WORKERS on board the Glasgow bin lorry that killed six people in George Square in December have told of their frantic attempts to prevent the tragedy.
The two men said they tried to rouse stricken bin lorry driver Harry Clarke when he collapsed at the wheel.
They shook the 58-year-old – who has since been diagnosed with a heart condition – and shouted to him that he was killing people.
But they were trapped behind a metal safety rail at the back of the cab and were unable to bring the vehicle to a halt as it careered along Queen Street packed with Christmas shoppers.
One worker suffered facial injuries and a second hurt his hip as they tried to wake Mr Clarke.
SCOTSMAN TABLET AND MOBILE APPS
It has also been revealed onboard monitoring equipment showed the lorry was travelling at just 20mph for roughly 40 seconds during the tragedy. An air-brake was fitted within the cab which slowly reduces speed, but neither of the two crew were trained in how drive the bin lorry and did not know how to use it.
Erin McQuade, 18, and grandparents Lorraine Sweeney, 69, and Jack Sweeney, 68, all from Dumbarton, Gillian Ewing, 52, from Edinburgh, and Stephenie Tait, 29, and Jacqueline Morton, 51, both from Glasgow, died on December 22.
According to the two crew members, who asked not to be identified, they first realised something was wrong after they had stopped to make the penultimate pick-up of their round outside the Primark store in Queen Street. As the vehicle set off again, it swerved and then proceeded on its fatal journey, about 400 metres towards George Square.
Following the incident, a blood sample is understood to have been taken from Mr Clarke who tested negative for drink-driving.
A police report has been passed to the procurator-fiscal. It will decide whether or not a fatal accident inquiry will take place into the circumstances. The GMB Union which represents the two crew members said it would welcome an inquiry which could help prevent future tragedies.
Cal Waterson, regional organiser of GMB Scotland, said: “I wouldn’t like to speculate at the moment because we’re still waiting for the police report to be published but, obviously, there was pressure being put on the accelerator.
“How would the crew have been expected to prevent that?
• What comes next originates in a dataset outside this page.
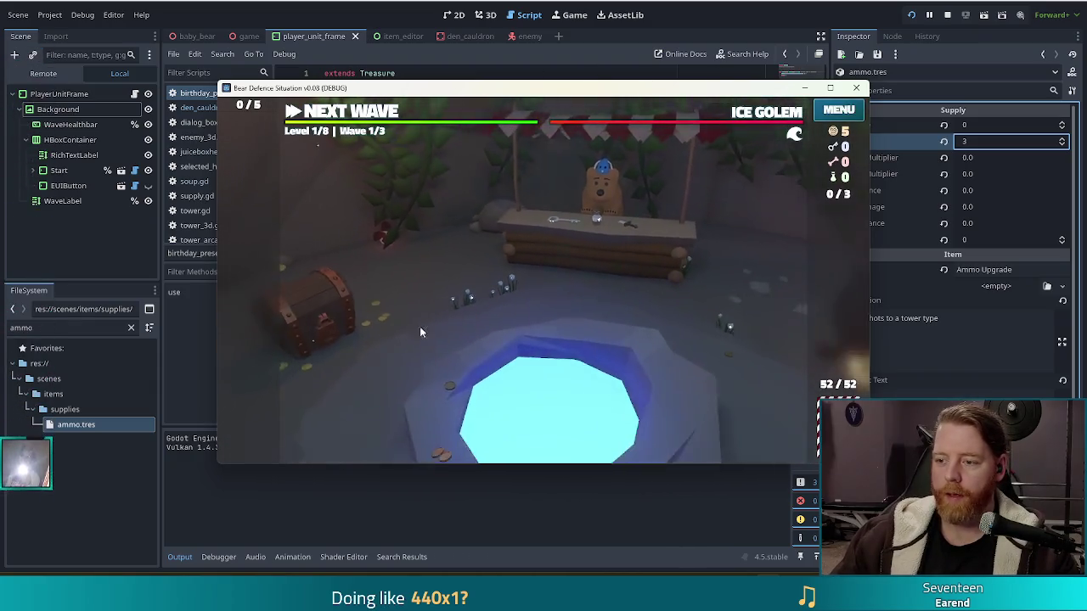
pyautogui.click(785, 256)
That’s something that I hope a fatal accident inquiry would look into and be able to come up with some recommendations whereby we can put in some overriding device in the rear of the cab or something similar.”
Mr Clarke was routinely required to record his driving hours, and whether he followed procedure on the day of the crash will be examined by Scotland’s Crown Office.
He has since said he has no recollection of the crash: “I just want all of the families of the injured and deceased to know I can’t remember anything.”